1. Jan 30th, 2008

    Rounded Corners - 187 (Breathing new life into …)

    Cross-pollinate. Andrew Chen on the rake-devel mailing list:

    I just released FRUIT, a FORTRAN unit testing framework on
    sourceforge. (https://sourceforge.net/projects/fortranxunit/)

    The FORTRAN stuff was not exciting, but those 2 points are worth mentioning:

    1. Rake is really a flexible build system. It can handle many things over make file, such as handling generated source codes. It is astonishing to compare the size of rakefile and makefile (about 30 lines vs. 500 lines). I used one technique of rake_base, so that all common tasks are defined in this file, and each rakefile includes it.

    2. I implemented rSpec features in FORTRAN, that is pretty cool :-) So that someone who have to do FORTRAN can make TDD, and executable requirements!

    Rails SDB. Martin Rehfeld adds another option for using Amazon’s SimpleDB from Rails. Much like DeHorrible, it’s a proxy service, and Martin shows you how to use it from ActiveResource. But DeHorrible is mainly “applying REST couldn’t be that hard, could it?” commentary/experiment, Martin’s code looks more like something you’ll want to use in real life.

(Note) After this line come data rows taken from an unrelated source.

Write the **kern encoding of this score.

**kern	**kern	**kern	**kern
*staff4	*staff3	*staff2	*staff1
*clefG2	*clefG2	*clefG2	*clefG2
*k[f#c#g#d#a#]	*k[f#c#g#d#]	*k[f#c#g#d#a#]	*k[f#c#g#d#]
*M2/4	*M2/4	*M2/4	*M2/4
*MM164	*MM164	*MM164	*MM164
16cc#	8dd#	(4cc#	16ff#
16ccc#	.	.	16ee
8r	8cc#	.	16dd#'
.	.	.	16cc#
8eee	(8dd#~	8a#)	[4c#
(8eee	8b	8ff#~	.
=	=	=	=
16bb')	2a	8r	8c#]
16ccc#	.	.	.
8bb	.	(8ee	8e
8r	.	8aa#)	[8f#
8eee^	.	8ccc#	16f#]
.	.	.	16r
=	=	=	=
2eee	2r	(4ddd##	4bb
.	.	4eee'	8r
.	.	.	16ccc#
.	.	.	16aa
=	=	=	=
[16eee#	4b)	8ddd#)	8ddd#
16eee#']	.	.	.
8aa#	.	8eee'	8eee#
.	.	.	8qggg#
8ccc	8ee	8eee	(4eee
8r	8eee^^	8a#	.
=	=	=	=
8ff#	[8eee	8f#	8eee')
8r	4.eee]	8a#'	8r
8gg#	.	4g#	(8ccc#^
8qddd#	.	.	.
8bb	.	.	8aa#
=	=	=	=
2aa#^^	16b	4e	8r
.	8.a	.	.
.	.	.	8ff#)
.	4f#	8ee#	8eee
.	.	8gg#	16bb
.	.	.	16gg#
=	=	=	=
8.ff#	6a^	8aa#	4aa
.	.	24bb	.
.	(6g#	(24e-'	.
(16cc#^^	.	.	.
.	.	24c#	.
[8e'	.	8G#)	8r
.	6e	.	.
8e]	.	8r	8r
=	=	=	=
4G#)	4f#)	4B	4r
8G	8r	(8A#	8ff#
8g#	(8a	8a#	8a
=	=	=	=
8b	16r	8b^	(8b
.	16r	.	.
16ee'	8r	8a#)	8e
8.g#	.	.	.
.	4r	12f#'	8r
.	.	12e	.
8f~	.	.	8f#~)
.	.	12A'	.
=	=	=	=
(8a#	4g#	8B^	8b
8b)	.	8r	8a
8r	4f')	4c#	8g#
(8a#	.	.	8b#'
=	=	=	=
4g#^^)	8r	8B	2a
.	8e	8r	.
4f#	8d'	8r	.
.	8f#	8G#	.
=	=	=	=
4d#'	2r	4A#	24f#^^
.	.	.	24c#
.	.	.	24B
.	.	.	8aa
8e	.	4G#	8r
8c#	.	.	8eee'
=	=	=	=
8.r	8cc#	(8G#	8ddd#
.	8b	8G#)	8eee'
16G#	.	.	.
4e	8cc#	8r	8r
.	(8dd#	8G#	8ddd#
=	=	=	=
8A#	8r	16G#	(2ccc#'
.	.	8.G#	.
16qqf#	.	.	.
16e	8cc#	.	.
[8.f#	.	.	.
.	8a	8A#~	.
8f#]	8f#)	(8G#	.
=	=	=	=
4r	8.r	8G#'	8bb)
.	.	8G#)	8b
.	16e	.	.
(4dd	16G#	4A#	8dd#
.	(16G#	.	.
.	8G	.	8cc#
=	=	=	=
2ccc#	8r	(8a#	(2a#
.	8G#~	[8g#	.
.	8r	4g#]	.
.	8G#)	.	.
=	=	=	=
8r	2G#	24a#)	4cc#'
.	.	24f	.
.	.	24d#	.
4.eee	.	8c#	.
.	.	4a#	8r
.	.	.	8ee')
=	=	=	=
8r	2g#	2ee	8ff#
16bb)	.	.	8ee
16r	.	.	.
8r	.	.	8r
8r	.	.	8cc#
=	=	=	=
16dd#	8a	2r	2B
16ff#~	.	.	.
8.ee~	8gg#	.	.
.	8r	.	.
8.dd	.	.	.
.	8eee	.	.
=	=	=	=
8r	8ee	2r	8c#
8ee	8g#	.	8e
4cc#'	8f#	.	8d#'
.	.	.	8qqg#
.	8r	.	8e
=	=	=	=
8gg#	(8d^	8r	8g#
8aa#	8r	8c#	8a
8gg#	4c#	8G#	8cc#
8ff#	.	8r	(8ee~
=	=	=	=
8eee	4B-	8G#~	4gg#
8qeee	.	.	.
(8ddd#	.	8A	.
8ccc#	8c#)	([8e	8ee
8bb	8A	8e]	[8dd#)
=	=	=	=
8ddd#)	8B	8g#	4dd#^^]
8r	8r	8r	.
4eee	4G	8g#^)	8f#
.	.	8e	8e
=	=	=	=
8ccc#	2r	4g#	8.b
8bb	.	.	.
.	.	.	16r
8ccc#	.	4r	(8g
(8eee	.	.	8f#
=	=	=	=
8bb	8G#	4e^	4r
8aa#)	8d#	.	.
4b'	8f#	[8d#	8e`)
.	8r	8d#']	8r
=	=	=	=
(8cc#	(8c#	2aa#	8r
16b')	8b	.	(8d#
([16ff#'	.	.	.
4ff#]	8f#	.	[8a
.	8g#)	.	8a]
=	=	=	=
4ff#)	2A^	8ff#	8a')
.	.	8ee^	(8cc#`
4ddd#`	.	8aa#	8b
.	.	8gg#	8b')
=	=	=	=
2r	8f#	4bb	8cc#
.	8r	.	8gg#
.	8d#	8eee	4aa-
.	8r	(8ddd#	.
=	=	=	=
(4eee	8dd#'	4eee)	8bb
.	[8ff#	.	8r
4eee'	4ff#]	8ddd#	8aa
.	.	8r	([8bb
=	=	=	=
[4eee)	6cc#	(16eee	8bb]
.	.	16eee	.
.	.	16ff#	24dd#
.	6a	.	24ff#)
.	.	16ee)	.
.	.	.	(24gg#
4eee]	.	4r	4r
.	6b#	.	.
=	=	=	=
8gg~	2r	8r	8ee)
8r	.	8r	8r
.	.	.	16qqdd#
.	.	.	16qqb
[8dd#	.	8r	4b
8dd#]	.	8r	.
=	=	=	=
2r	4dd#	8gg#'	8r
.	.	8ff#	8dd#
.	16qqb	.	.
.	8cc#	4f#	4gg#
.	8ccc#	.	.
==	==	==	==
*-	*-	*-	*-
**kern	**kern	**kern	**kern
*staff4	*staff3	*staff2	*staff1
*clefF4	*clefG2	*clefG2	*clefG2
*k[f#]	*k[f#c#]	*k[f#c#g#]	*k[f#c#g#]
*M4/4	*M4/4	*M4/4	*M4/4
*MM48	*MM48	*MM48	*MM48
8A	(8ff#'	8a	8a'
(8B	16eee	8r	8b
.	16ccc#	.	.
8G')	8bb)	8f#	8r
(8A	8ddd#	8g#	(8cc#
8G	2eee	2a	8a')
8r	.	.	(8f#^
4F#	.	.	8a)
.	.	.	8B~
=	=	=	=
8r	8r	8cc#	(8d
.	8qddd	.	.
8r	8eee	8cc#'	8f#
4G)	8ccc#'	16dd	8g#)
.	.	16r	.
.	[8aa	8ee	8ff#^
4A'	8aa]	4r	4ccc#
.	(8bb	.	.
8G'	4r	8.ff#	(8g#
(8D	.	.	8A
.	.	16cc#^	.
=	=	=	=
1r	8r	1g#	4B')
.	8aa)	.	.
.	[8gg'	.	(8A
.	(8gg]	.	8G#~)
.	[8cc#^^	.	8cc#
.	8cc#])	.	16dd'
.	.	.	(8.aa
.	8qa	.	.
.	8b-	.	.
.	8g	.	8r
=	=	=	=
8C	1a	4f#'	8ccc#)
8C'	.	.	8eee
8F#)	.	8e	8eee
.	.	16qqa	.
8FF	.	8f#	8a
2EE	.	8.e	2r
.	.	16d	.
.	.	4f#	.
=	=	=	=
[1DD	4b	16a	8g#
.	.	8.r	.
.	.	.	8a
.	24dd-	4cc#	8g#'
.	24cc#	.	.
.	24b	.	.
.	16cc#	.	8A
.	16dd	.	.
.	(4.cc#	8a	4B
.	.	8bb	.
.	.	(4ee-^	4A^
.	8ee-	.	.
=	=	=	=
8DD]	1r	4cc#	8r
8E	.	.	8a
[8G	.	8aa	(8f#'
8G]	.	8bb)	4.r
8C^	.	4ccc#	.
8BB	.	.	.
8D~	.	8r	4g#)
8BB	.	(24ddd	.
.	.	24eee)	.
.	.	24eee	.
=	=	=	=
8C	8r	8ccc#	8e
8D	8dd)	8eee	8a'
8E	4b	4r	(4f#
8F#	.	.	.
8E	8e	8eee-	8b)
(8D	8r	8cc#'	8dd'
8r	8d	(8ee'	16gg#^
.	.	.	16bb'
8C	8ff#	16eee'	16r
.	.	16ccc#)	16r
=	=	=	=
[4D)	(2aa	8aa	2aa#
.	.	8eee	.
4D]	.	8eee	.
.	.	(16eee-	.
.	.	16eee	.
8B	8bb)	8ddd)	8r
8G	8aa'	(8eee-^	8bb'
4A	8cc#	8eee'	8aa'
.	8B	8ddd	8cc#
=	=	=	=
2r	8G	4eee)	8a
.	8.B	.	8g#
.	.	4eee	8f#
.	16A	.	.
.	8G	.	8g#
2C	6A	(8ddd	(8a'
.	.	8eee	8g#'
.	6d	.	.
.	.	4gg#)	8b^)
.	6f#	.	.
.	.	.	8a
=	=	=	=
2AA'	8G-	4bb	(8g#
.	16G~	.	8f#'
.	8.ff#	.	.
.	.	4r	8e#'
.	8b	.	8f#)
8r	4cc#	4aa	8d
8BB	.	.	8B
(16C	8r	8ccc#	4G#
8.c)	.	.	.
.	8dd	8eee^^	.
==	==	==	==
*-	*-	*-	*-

    SOA lives on. Through the mainframe. Or was it, mainframe lives on through SOA? You’ve got to wonder, who’s hanging on to whom for dear life.

    Aguri. Two things binary radix trees can do. Search performance that depends on key size, not tree size. And lexicographic matching. Aguri starts there and adds heuristic to balance the tree into optimal search paths. Pretty nifty and I can think of a few use cases not specific to routing.

    Halting poetry. The halting problem explained in poetry. Wonderful and funny and only lacking a sound track.